A operação mobilizou 15 equipes da PF e recolheu documentos, arquivos de computador, além de R$ 1 mil em um dos endereços e US$ 2,6 mil, em outro. O dinheiro foi apreendido em uma das 11 residências envolvidas na busca, no entanto, a PF não informa de quem são as casas e em qual delas as notas em espécie foram encontradas.
A PF também não confirmou se uma casas visitadas era do governador afastado José Roberto Arruda, que está preso desde quinta-feira na superintendência da Polícia Federal, em Brasília. A operação foi coordenada pelo delegado Alfredo Junqueira, responsável pela Operação Caixa de Pandora, e foi feita a pedido do Ministério Público.
Suborno
Arruda foi preso por ser o suposto articulador de uma tentativa de suborno ao jornalista Edson Sombra, no dia 4 de fevereiro. Um dos emissários de Arruda, o conselheiro do metrô do DF Antonio Bento da Silva foi flagrado pela PF quando entregava uma sacola com R$ 200 mil a Sombra. Um bilhete escrito por Arruda e entregue a Naves seria a prova que ligaria o governador à proposta de suborno.

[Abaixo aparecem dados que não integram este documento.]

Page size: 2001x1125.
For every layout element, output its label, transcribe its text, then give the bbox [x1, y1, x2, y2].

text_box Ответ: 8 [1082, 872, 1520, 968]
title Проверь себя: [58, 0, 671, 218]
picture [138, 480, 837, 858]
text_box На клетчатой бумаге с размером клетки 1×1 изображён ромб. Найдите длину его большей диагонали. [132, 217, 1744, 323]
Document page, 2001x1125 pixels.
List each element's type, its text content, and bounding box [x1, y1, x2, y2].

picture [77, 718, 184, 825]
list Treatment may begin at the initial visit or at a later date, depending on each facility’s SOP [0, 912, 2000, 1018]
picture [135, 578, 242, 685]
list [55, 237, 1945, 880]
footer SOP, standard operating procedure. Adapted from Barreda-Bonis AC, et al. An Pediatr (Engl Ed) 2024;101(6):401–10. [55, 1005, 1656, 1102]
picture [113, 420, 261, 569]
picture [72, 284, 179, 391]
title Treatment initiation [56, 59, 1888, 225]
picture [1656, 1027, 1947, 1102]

Segundo o ministro Fernando Gonçalves, presidente do inquérito do mensalão do DEM, a prisão do governador foi necessária diante das evidências de que ele teria tentado corromper uma testemunha. Ele argumentou ainda que Arruda deve ser afastado porque a permanência dele no governo atrapalharia as investigações.

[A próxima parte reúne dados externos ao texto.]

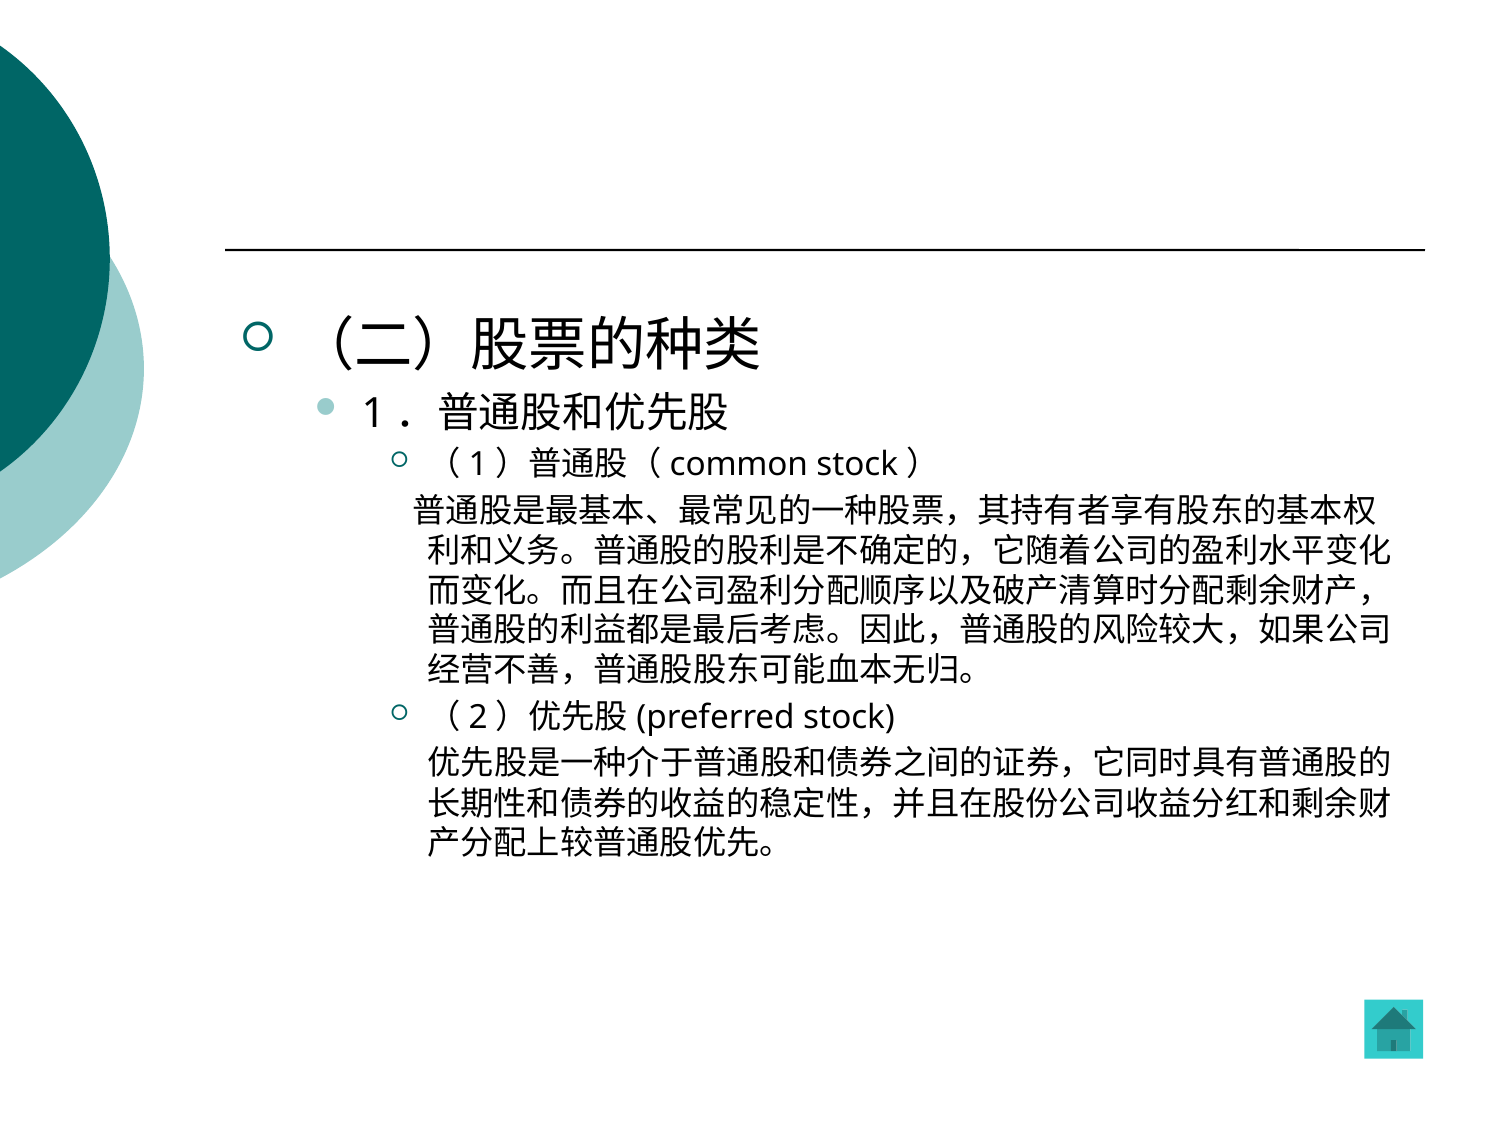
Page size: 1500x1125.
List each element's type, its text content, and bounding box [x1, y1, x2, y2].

text_box [1364, 999, 1424, 1059]
list （二）股票的种类 1．普通股和优先股 （1）普通股（common stock） 普通股是最基本、最常见的一种股票，其持有者享有股东的基本权利和义务。普通股的股利是不确定的，它随着公司的盈利水平变化而变化。而且在公司盈利分配顺序以及破产清算时分配剩余财产，普通股的利益都是最后考虑。因此，普通股的风险较大，如果公司经营不善，普通股股东可能血本无归。 （2）优先股(preferred stock) 优先股是一种介于普通股和债券之间的证券，它同时具有普通股的长期性和债券的收益的稳定性，并且在股份公司收益分红和剩余财产分配上较普通股优先。 [224, 299, 1425, 1036]
table_cell 3 [1378, 1030, 1410, 1051]
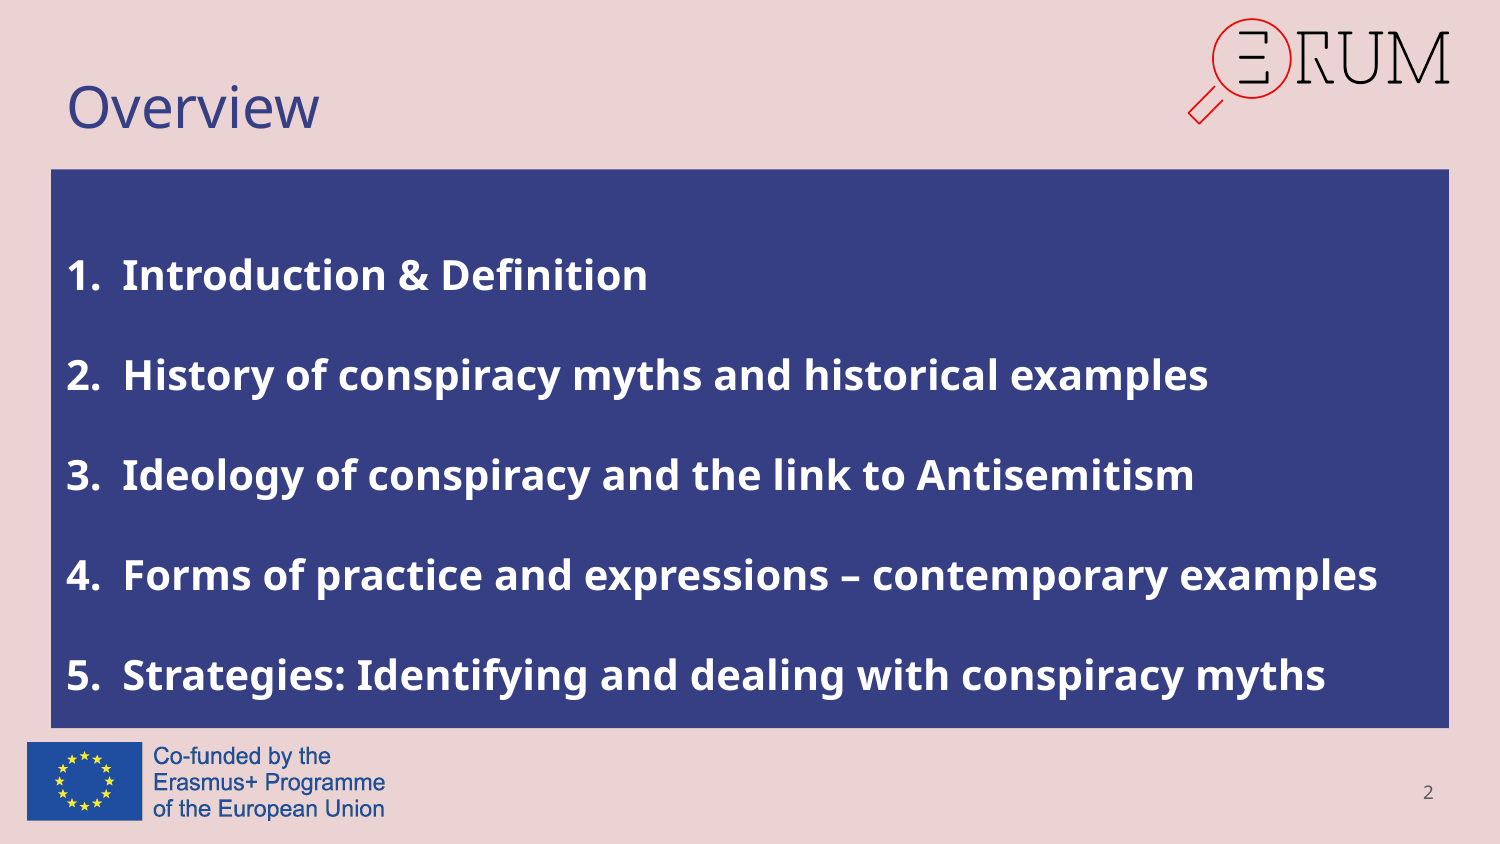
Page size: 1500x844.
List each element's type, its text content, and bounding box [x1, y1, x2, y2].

text_box Introduction & Definition History of conspiracy myths and historical examples Ideology of conspiracy and the link to Antisemitism Forms of practice and expressions – contemporary examples Strategies: Identifying and dealing with conspiracy myths [51, 169, 1449, 729]
picture [1136, 0, 1500, 137]
title Overview [51, 55, 1168, 150]
picture [27, 742, 385, 821]
slide_number 2 [1358, 761, 1449, 826]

Além de determinar a prisão de Arruda, a decisão do STJ estipulou o afastamento do governador do cargo. O vice-governador Paulo Octávio (DEM) assumiu o cargo interinamente. Octávio também é suspeito de participar do suposto pagamento de propina que envolve o governador, deputados distritais, empresários e integrantes do governo do DF.
Arruda
Desde os primeiros instantes de prisão, Arruda acionou uma equipe de advogados para tentar reveter a decisão que o privou da liberdade. Ainda na noite de quinta, os defensores do governador protocolaram um pedido de habeas corpus no Supremo Tribunal Federal (STF) pedindo a soltura.
Na tarde desta sexta-feira (12), depois de analisar os argumentos, o ministro Marco Aurélio Mello negou o pedido e manteve Arruda preso. A decisão final sobre o recurso ficará a cargo do plenário do STF, que deve se reunir apenas depois do carnaval.
Arruda já recebeu visitas da mulher dele, Flávia, de secretários de governo e deputados aliados. Eles relataram ter encontrado um governador "abatido" e em situação "humilhante".
O governador do DF teria passado a primeira noite na cadeira em claro. Para passar as horas, segundo os advogados, ele estaria se dedicando aos livros.